Given the reaction:
Cu2+(aq) + S2-(aq) CuS(s)
What will happen (a) if CuSO4(aq) is added? And (b) if Na2SO4(aq) is added?
A. (a) Nothing; (b) Less product will form
B. (a) Less product will form; (b) Nothing
C. (a) Nothing; (b) More product will form
D. (a) More product will form; (b) Nothing
The answer ia to d to some up what they said.
Adding CuSO4 is adding a common ion (the Cu^2+) so the reaction will shift to the right producing more CuS. Adding Na2SO4 will do nothing. There is no common ion in Na2SO4 and there is nothing to react. So the answer is ........
The answer is D.
To determine the effect of adding CuSO4(aq) and Na2SO4(aq) to the reaction, we need to consider the common ions and the solubility of the product.
(a) If CuSO4(aq) is added, it will introduce additional Cu2+ ions into the solution. Since Cu2+ is already a reactant in the reaction, adding more Cu2+ ions will not have any significant effect on the reaction. Therefore, the answer is: (a) Nothing.

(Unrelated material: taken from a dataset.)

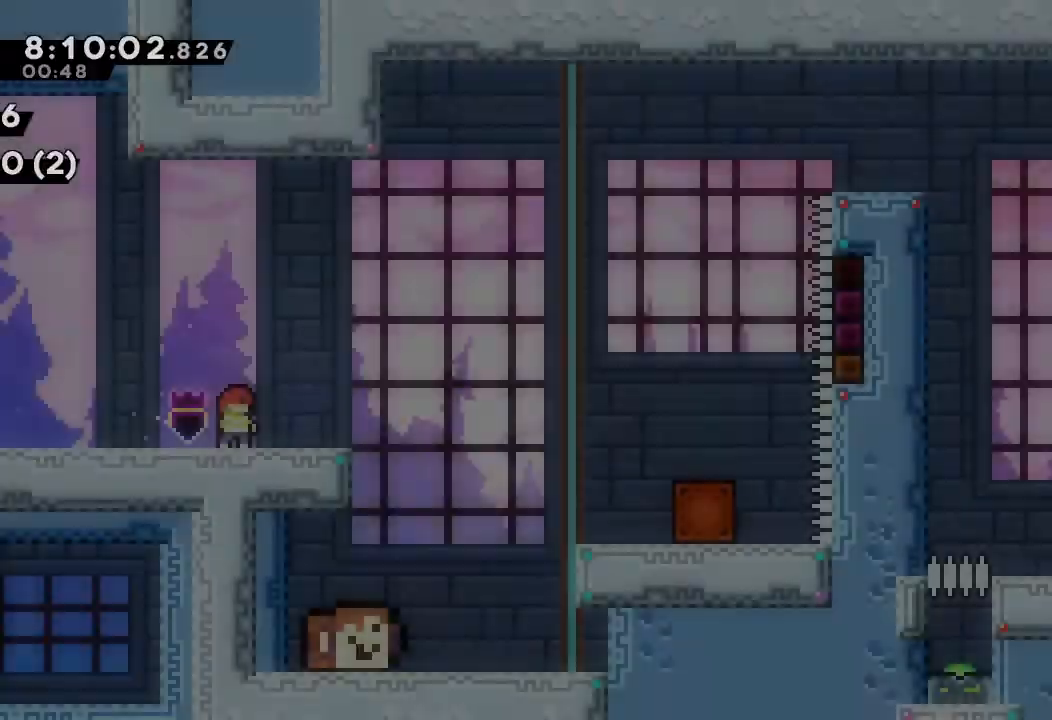
{"keys": [], "events": [[100, "d", "up"]]}
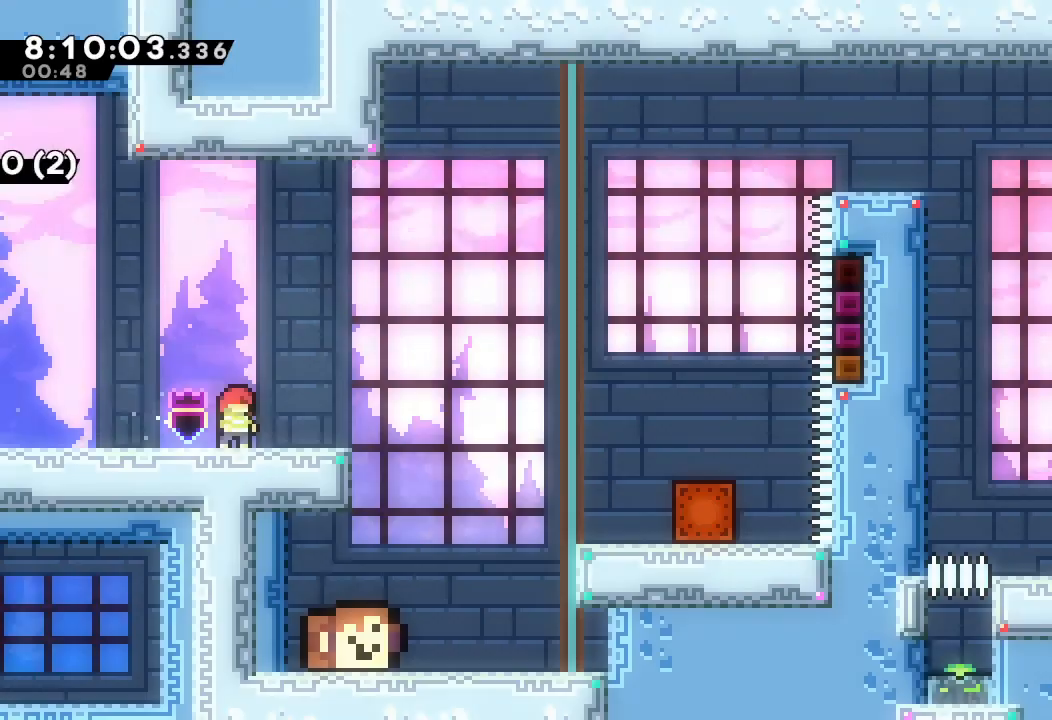
{"keys": ["right", "s"], "events": [[133, "d", "down"], [133, "right", "down"], [267, "d", "up"], [367, "s", "down"]]}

(b) If Na2SO4(aq) is added, it will introduce additional S2- ions into the solution. Since S2- is also a reactant in the reaction, adding more S2- ions will increase the concentration of the reactant and therefore favor the formation of the product. This means that adding Na2SO4(aq) will shift the equilibrium towards the formation of more CuS(s). Therefore, the answer is: (b) More product will form.
So, the correct answer is: (a) Nothing; (b) More product will form (Choice C).